Navigation Improvements
Improved right of way understanding if the map is inaccurate or the car cannot follow the navigation. In particular, modeling intersection extends is now entirely based on network predictions and no longer uses map-based heuristics.
This improvement makes a positive step towards self-driving navigation where the maps are not available or map data is inaccurate. However, it is not clear how Tesla AI will decide if the map a car is currently following is inaccurate or not — perhaps, we will get an answer on this in future updates.
VRU Improvements
FSD Beta 10.4 was the first FSD Beta version that focused on vulnerable road user (VRU) detection and safety. Since then, VRUs are getting small updates.
In some scenarios (explained below), Tesla FSD Beta was falsely rendering pedestrians and bicycles, resulting in car braking. This false slowdown (phantom braking) is potentially a safety issue.
This is VRU-related phantom braking but there is another type of phantom braking that Tesla owners globally face when for example a Tesla car falsely predicts an oncoming truck.
In the FSD Beta 10.8 update, Tesla detailed its efforts to reduce phantom braking. Now VRU-based false slowdowns are being addressed in 10.11.
– Improved the precision of VRU detections by 44.9%, dramatically reducing spurious false-positive pedestrians and bicycles (especially around tar seams, skid marks, and raindrops). This was accomplished by increasing the data size of the next-gen autolabeler, training network parameters that were previously frozen, and modifying the network loss functions. We find that this decreases the incidence of VRU-related false slowdowns.
– Reduced the perdicted velocity error of very close-by motorcycles, scooters, wheelchairs, and pedestrians by 63.6%. To do this, we introduced a new dataset of simulated adversarial high-speed VRU interactions. This update improves autopilot control around fast-moving and cutting-in VRUs.

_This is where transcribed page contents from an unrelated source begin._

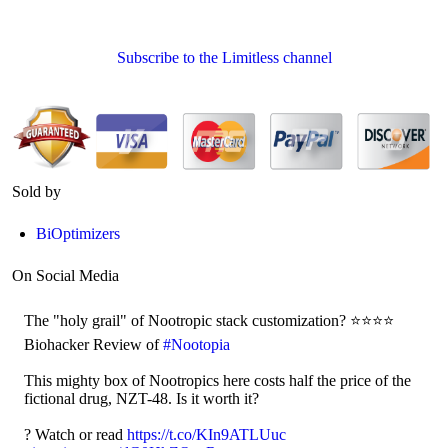
Subscribe to the Limitless channel
Sold by
BiOptimizers
On Social Media
The "holy grail" of Nootropic stack customization? ⭐⭐⭐⭐
Biohacker Review of
#Nootopia
This mighty box of Nootropics here costs half the price of the
fictional drug, NZT-48. Is it worth it?
?️ Watch or read
https://t.co/KIn9ATLUuc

Tesla FSD Beta v10.11 release notes
Other Improvements
– Improved creeping profile with a higher jerk when creeping stance and ends.
-Improved control for nearby obstacles by predicting continuous distance to static geometry with a general static obstacle network.
-Reduced vehicle “parked” attribute error rate by 17%, achieved by increasing the dataset by 14%. Also improved brake light accuracy.
-Improved clear-to-go scenario velocity error by 5% and highway scenario velocity error by 10%, achieved by tuning loss function targeted at improving performance in difficult scenarios.
-Improved detection and control for open car doors.
Improved smoothness through turns by using an optimization-based approach to decide which road lines are irrelevant for control given lateral and longitudinal acceleration and jerk limits as well as vehicle kinematics.-Improved stability of the FSD UI visualizations by optimizing the ethernet data transfer pipeline by 15%.
-Improved recall for vehicles directly behind ego, and improved precision for vehicle detection network.
Tesla FSD Beta v10.11 release notes
It is particularly amazing that Tesla explicitly shares the % of improvements it has made in specific areas and scenarios.
The openness about the expansion of its AI-related physical infrastructure is also commendable and poses another challenge for the traditional automakers — can they be as open as Tesla, probably not in the foreseeable future.